Correspondance de Voltaire/1770/Lettre 7890

Correspondance : année 1770GarnierŒuvres complètes de Voltaire, tome 47 (p. 83).
7890. — À MADAME NECKER.
21 mai.

Ma juste modestie, madame, et ma raison me faisaient croire d’abord que l’idée d’une statue était une bonne plaisanterie ; mais, puisque la chose est sérieuse, souffrez que je vous parle sérieusement.

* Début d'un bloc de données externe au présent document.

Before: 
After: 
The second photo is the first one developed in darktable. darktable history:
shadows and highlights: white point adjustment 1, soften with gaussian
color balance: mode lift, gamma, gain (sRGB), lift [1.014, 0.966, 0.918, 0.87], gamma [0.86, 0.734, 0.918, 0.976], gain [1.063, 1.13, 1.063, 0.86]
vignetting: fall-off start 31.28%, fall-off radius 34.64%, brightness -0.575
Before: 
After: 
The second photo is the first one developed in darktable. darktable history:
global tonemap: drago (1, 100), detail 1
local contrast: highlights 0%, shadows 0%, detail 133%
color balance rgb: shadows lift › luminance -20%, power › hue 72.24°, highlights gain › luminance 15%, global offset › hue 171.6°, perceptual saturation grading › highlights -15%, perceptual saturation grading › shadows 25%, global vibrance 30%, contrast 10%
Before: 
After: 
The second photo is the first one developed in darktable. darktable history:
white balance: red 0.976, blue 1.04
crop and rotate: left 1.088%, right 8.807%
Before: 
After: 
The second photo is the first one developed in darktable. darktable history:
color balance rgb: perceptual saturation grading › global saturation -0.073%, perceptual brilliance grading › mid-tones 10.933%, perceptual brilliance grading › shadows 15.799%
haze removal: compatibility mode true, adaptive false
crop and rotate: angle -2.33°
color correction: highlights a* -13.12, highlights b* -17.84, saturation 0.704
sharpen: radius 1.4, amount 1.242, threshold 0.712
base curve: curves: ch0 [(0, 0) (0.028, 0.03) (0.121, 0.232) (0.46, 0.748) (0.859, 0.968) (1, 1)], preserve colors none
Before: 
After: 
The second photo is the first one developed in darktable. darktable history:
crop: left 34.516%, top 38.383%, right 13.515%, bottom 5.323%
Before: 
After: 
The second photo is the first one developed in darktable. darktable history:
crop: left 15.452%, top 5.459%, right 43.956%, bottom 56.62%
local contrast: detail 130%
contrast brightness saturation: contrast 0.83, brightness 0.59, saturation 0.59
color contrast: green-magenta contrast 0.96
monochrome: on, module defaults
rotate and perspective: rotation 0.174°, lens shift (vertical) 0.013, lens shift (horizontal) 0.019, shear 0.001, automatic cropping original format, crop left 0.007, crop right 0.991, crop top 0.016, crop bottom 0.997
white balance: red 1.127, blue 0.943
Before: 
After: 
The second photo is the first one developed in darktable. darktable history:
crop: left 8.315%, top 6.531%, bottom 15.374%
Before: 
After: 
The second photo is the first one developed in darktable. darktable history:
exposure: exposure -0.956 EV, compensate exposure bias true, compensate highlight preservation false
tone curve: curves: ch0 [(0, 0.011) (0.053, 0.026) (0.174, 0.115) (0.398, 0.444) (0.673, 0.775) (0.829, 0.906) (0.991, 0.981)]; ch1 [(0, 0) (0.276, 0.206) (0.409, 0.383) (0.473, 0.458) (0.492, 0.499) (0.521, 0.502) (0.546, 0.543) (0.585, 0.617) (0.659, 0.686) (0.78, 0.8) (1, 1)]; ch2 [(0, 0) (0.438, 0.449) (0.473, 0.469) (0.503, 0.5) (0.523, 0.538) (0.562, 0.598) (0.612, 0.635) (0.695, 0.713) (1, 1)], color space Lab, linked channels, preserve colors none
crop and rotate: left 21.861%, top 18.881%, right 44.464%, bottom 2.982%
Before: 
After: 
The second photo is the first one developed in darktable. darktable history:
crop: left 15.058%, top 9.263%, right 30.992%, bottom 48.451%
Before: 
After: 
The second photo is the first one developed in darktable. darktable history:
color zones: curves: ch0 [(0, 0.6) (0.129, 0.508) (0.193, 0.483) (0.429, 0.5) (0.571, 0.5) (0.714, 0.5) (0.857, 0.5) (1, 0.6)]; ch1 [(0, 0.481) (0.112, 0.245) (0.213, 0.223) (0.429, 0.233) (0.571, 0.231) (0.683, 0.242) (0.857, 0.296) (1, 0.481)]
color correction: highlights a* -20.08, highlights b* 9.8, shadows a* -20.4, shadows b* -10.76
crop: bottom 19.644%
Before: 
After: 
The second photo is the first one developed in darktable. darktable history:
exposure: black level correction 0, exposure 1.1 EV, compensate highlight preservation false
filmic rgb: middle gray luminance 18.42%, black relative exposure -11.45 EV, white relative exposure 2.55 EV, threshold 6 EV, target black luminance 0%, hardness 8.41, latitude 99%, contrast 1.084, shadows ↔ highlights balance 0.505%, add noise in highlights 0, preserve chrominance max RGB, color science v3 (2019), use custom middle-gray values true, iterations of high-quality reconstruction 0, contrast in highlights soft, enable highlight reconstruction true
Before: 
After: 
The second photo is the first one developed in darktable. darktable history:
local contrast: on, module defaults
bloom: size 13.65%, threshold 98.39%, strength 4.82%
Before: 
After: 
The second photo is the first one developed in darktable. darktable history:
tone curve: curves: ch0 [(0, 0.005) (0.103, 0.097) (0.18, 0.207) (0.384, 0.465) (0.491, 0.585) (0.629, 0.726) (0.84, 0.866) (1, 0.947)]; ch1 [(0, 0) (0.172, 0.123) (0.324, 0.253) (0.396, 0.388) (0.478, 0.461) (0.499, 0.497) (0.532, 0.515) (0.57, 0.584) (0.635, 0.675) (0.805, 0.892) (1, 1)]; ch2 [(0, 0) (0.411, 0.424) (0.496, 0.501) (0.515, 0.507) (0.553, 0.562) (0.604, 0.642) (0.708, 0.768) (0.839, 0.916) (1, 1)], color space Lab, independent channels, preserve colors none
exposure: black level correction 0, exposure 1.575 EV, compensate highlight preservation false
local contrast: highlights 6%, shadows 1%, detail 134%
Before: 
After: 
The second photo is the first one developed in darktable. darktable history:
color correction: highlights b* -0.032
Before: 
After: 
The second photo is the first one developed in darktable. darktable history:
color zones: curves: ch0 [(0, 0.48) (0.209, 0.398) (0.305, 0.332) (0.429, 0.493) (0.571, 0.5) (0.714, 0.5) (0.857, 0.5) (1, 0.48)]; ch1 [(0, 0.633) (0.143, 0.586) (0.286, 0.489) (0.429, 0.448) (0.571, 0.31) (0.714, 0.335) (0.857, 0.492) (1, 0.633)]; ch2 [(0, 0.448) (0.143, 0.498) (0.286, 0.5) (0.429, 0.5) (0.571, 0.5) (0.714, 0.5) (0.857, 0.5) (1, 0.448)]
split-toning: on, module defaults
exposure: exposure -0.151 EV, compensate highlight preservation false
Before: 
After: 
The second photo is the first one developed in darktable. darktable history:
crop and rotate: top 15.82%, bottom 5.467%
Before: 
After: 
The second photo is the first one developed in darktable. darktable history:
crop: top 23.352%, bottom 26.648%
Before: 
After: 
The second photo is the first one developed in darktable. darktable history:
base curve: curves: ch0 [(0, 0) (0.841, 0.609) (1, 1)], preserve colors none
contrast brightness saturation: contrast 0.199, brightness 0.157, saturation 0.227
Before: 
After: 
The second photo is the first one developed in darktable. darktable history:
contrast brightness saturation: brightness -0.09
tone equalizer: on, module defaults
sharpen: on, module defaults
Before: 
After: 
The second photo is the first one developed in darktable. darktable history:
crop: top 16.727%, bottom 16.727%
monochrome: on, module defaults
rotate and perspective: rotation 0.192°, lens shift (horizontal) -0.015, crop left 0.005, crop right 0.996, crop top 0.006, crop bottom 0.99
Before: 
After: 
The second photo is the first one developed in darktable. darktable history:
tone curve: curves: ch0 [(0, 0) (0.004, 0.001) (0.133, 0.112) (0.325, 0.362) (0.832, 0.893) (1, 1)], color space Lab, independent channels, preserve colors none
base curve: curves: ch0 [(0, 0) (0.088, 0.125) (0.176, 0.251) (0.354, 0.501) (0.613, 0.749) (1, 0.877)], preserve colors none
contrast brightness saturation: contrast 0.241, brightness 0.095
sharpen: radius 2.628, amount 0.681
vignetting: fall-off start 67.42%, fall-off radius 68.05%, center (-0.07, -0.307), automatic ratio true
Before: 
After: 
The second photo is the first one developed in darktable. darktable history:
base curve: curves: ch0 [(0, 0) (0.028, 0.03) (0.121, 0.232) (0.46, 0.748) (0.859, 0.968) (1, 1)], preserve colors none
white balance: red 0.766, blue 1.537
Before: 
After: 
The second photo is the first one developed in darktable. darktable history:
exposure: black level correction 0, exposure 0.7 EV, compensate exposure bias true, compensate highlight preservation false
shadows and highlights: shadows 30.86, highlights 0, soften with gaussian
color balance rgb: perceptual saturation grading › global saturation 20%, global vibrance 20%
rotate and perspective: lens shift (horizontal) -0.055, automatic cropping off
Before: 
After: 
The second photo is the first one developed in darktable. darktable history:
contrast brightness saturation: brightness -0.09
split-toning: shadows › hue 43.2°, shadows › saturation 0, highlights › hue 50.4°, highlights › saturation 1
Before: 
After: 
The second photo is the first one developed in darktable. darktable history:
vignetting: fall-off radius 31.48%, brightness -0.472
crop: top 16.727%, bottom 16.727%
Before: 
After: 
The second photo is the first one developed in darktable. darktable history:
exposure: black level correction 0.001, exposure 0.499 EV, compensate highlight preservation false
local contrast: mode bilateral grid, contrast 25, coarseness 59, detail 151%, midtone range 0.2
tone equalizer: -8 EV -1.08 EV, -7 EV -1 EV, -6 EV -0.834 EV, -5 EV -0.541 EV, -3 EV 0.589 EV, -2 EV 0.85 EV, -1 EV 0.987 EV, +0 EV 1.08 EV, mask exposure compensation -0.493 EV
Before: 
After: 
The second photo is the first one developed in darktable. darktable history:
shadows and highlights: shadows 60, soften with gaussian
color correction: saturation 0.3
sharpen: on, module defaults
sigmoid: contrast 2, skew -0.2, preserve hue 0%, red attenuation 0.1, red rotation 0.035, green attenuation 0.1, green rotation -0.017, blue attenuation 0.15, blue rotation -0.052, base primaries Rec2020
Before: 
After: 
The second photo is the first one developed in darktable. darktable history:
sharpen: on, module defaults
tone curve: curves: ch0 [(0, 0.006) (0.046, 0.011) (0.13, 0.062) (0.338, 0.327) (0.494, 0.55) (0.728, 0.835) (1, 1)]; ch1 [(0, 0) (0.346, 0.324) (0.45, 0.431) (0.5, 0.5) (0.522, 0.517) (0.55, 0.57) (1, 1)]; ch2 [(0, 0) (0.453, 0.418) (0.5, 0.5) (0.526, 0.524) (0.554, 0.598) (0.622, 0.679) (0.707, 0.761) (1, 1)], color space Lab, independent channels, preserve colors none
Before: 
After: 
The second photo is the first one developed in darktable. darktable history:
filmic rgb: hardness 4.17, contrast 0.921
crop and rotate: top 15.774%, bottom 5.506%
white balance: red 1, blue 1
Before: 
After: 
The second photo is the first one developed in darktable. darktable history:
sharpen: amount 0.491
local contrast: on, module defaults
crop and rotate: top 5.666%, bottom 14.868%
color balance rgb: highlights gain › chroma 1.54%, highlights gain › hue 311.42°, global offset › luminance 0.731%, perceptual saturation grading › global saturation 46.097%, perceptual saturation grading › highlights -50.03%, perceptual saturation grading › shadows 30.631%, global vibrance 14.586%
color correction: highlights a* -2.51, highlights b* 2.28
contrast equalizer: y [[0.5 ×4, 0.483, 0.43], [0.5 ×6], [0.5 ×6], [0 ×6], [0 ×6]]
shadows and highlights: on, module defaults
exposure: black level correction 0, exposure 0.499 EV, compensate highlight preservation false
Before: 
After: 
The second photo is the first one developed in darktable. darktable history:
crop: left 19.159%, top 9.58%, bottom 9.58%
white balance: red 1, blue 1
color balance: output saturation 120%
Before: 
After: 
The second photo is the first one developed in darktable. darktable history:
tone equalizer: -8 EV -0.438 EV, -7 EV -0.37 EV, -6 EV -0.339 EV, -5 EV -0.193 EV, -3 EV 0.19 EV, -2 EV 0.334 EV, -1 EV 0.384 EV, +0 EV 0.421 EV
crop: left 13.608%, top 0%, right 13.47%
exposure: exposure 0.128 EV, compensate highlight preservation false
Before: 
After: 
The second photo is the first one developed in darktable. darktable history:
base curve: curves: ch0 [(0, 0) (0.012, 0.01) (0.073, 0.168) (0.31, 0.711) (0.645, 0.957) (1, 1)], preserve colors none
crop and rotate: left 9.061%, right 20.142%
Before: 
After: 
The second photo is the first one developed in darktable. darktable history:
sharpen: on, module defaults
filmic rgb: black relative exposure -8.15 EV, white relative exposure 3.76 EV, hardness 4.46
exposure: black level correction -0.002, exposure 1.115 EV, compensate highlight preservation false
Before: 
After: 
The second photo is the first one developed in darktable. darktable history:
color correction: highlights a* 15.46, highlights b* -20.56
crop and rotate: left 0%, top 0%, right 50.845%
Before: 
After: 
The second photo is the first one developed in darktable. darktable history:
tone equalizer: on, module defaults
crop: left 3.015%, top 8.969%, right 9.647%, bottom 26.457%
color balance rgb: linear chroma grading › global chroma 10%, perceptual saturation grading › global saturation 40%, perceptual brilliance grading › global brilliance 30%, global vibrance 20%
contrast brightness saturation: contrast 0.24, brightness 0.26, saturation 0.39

J’ai soixante-seize ans, et je sors à peine d’une grande maladie qui a traité fort mal mon corps et mon âme pendant six semaines. M. Pigalle doit, dit-on, venir modeler mon visage ; mais, madame, il faudrait que j’eusse un visage : on en devinerait à peine la place. Mes yeux sont enfoncés de trois pouces, mes joues sont du vieux parchemin mal collé sur des os qui ne tiennent à rien. Le peu de dents que j’avais est parti. Ce que je vous dis là n’est point coquetterie c’est la pure vérité. On n’a jamais sculpté un pauvre homme dans cet état ; M. Pigalle croirait qu’on s’est moqué de lui ; et, pour moi, j’ai tant d’amour-propre que je n’oserais jamais paraître en sa présence. Je lui conseillerais, s’il veut mettre fin à cette étrange aventure, de prendre à peu près son modèle sur la petite figure en porcelaine de Sèvres. Qu’importe, après tout, à la postérité, qu’un bloc de marbre ressemble à un tel homme ou à un autre ? Je me tiens très-philosophe sur cette affaire. Mais, comme je suis encore plus reconnaissant que philosophe, je vous donne, sur ce qui me reste de corps, le même pouvoir que vous avez sur ce qui me reste d’âme. L’un et l’autre sont fort en désordre ; mais mon cœur est à vous, madame, comme si j’avais vingt-cinq ans, et le tout avec un très-sincère respect. Mes obéissances, je vous en supplie, à M. Necker.